===== Provided material =====

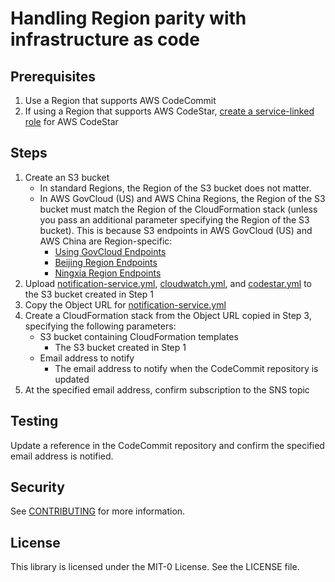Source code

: # Handling Region parity with infrastructure as code 

## Prerequisites
1. Use a Region that supports AWS CodeCommit
2. If using a Region that supports AWS CodeStar, [create a service-linked role](https://docs.aws.amazon.com/IAM/latest/UserGuide/using-service-linked-roles.html#create-service-linked-role) for AWS CodeStar

## Steps

1. Create an S3 bucket
    - In standard Regions, the Region of the S3 bucket does not matter. 
    - In AWS GovCloud (US) and AWS China Regions, the Region of the S3 bucket must match the Region of the CloudFormation stack (unless you pass an additional parameter specifying the Region of the S3 bucket). This is because S3 endpoints in AWS GovCloud (US) and AWS China are Region-specific:
        - [Using GovCloud Endpoints](https://docs.aws.amazon.com/govcloud-us/latest/UserGuide/using-govcloud-endpoints.html)
        - [Beijing Region Endpoints](https://docs.amazonaws.cn/en_us/aws/latest/userguide/endpoints-Beijing.html)
        - [Ningxia Region Endpoints](https://docs.amazonaws.cn/en_us/aws/latest/userguide/endpoints-Ningxia.html)
2. Upload [notification-service.yml](), [cloudwatch.yml](cloudwatch.yml), and [codestar.yml](codestar.yml) to the S3 bucket created in Step 1
3. Copy the Object URL for [notification-service.yml](notification-service.yml)
4. Create a CloudFormation stack from the Object URL copied in Step 3, specifying the following parameters:
    - S3 bucket containing CloudFormation templates
        - The S3 bucket created in Step 1
    - Email address to notify
        - The email address to notify when the CodeCommit repository is updated
5. At the specified email address, confirm subscription to the SNS topic

## Testing

Update a reference in the CodeCommit repository and confirm the specified email address is notified.

## Security

See [CONTRIBUTING](CONTRIBUTING.md#security-issue-notifications) for more information.

## License

This library is licensed under the MIT-0 License. See the LICENSE file.

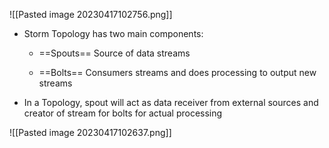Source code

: ![[Pasted image 20230417102756.png]]


- Storm Topology has two main components:
	- ==Spouts== 
	  Source of data streams
	  
	- ==Bolts==
	  Consumers streams and does processing to output new streams


- In a Topology, spout will act as data receiver from external sources and creator of stream for bolts for actual processing

![[Pasted image 20230417102637.png]]
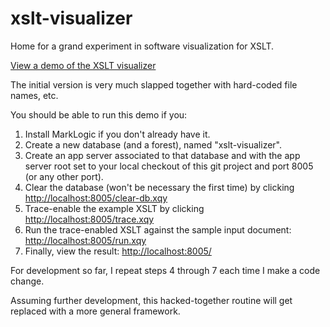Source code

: # xslt-visualizer
Home for a grand experiment in software visualization for XSLT.

[View a demo of the XSLT visualizer](http://xmlportfolio.com/xslt-visualizer-demo/)

The initial version is very much slapped together with hard-coded file names, etc.

You should be able to run this demo if you:

1. Install MarkLogic if you don't already have it.
2. Create a new database (and a forest), named "xslt-visualizer".
3. Create an app server associated to that database and with the
   app server root set to your local checkout of this git project
   and port 8005 (or any other port).
4. Clear the database (won't be necessary the first time) by clicking
   [http://localhost:8005/clear-db.xqy](http://localhost:8005/clear-db.xqy)
5. Trace-enable the example XSLT by clicking
   [http://localhost:8005/trace.xqy](http://localhost:8005/trace.xqy)
6. Run the trace-enabled XSLT against the sample input document:
   [http://localhost:8005/run.xqy](http://localhost:8005/run.xqy)
7. Finally, view the result: [http://localhost:8005/](http://localhost:8005/)

For development so far, I repeat steps 4 through 7 each time I make a code change.

Assuming further development, this hacked-together routine will get replaced
with a more general framework.
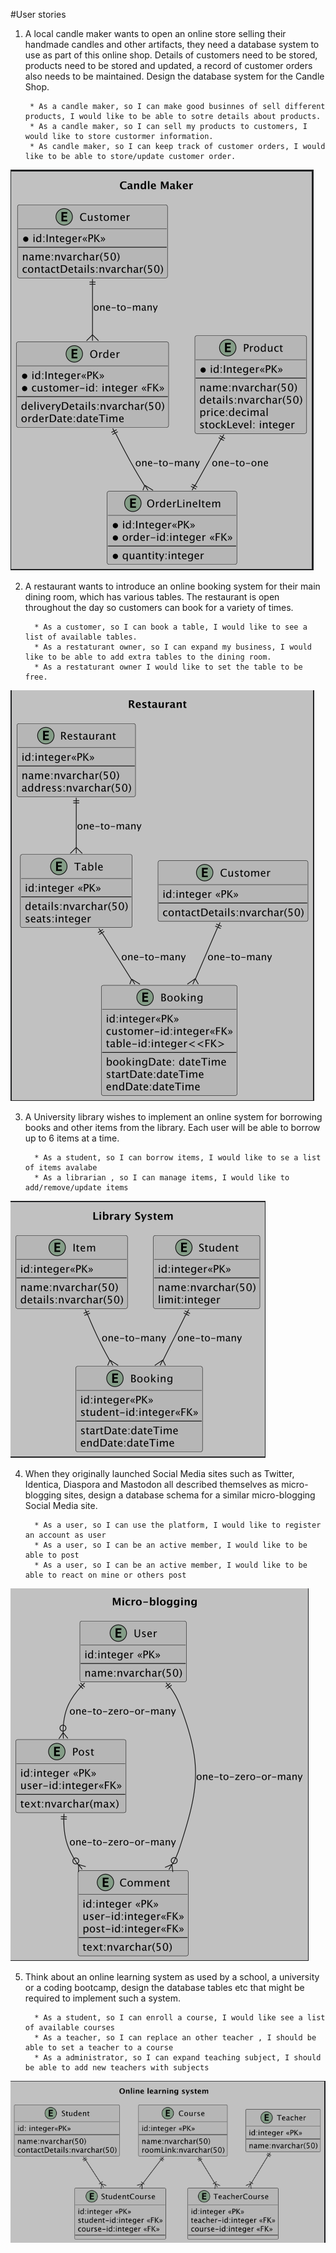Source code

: #User stories
1. A local candle maker wants to open an online store selling their handmade candles and other artifacts, they need a database system to use as part of this online shop. Details of customers need to be stored, products need to be stored and updated, a record of customer orders also needs to be maintained. Design the database system for the Candle Shop.

        * As a candle maker, so I can make good businnes of sell different products, I would like to be able to sotre details about products. 
        * As a candle maker, so I can sell my products to customers, I would like to store custormer information.
        * As candle maker, so I can keep track of customer orders, I would like to be able to store/update customer order.

![CandleMaker.png](statics%2FCandleMaker.png)

2. A restaurant wants to introduce an online booking system for their main dining room, which has various tables. The restaurant is open throughout the day so customers can book for a variety of times.
         
         * As a customer, so I can book a table, I would like to see a list of available tables.
         * As a restaturant owner, so I can expand my business, I would like to be able to add extra tables to the dining room.
         * As a restaturant owner I would like to set the table to be free.

![Restaurant.png](statics%2FRestaurant.png)


3. A University library wishes to implement an online system for borrowing books and other items from the library. Each user will be able to borrow up to 6 items at a time.

         * As a student, so I can borrow items, I would like to se a list of items avalabe
         * As a librarian , so I can manage items, I would like to add/remove/update items

![Library.png](statics%2FLibrary.png)

4. When they originally launched Social Media sites such as Twitter, Identica, Diaspora and Mastodon all described themselves as micro-blogging sites, design a database schema for a similar micro-blogging Social Media site.
         
         * As a user, so I can use the platform, I would like to register an account as user
         * As a user, so I can be an active member, I would like to be able to post 
         * As a user, so I can be an active member, I would like to be able to react on mine or others post  

![Micro-blogging.png](statics%2FMicro-blogging.png)

5. Think about an online learning system as used by a school, a university or a coding bootcamp, design the database tables etc that might be required to implement such a system.

         * As a student, so I can enroll a course, I would like see a list of available courses
         * As a teacher, so I can replace an other teacher , I should be able to set a teacher to a course
         * As a administrator, so I can expand teaching subject, I should be able to add new teachers with subjects 

![OnlineLearning.png](statics%2FOnlineLearning.png)
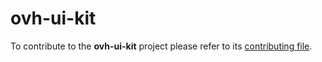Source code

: # ovh-ui-kit

To contribute to the **ovh-ui-kit** project please refer to its [contributing file](#!/ovh-ui-kit/contributing).
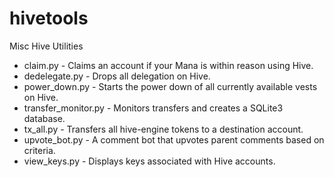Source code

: # hivetools
Misc Hive Utilities

* claim.py - Claims an account if your Mana is within reason using Hive.
* dedelegate.py - Drops all delegation on Hive.
* power_down.py - Starts the power down of all currently available vests on Hive.
* transfer_monitor.py - Monitors transfers and creates a SQLite3 database.
* tx_all.py - Transfers all hive-engine tokens to a destination account.
* upvote_bot.py - A comment bot that upvotes parent comments based on criteria.
* view_keys.py - Displays keys associated with Hive accounts.
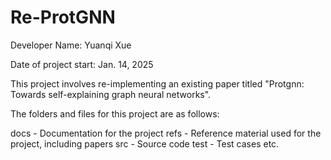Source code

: # Re-ProtGNN

Developer Name: Yuanqi Xue

Date of project start: Jan. 14, 2025

This project involves re-implementing an existing paper titled "Protgnn: Towards self-explaining graph neural networks".

The folders and files for this project are as follows:

docs - Documentation for the project
refs - Reference material used for the project, including papers
src - Source code
test - Test cases
etc.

=====

Everything from the first line of the listing above through the line that contains "- [Beijing Region" is to be restated word for word, minus the pictures.

→ Answer space:
Source code

: # Handling Region parity with infrastructure as code 

## Prerequisites
1. Use a Region that supports AWS CodeCommit
2. If using a Region that supports AWS CodeStar, [create a service-linked role](https://docs.aws.amazon.com/IAM/latest/UserGuide/using-service-linked-roles.html#create-service-linked-role) for AWS CodeStar

## Steps

1. Create an S3 bucket
    - In standard Regions, the Region of the S3 bucket does not matter. 
    - In AWS GovCloud (US) and AWS China Regions, the Region of the S3 bucket must match the Region of the CloudFormation stack (unless you pass an additional parameter specifying the Region of the S3 bucket). This is because S3 endpoints in AWS GovCloud (US) and AWS China are Region-specific:
        - [Using GovCloud Endpoints](https://docs.aws.amazon.com/govcloud-us/latest/UserGuide/using-govcloud-endpoints.html)
        - [Beijing Region Endpoints](https://docs.amazonaws.cn/en_us/aws/latest/userguide/endpoints-Beijing.html)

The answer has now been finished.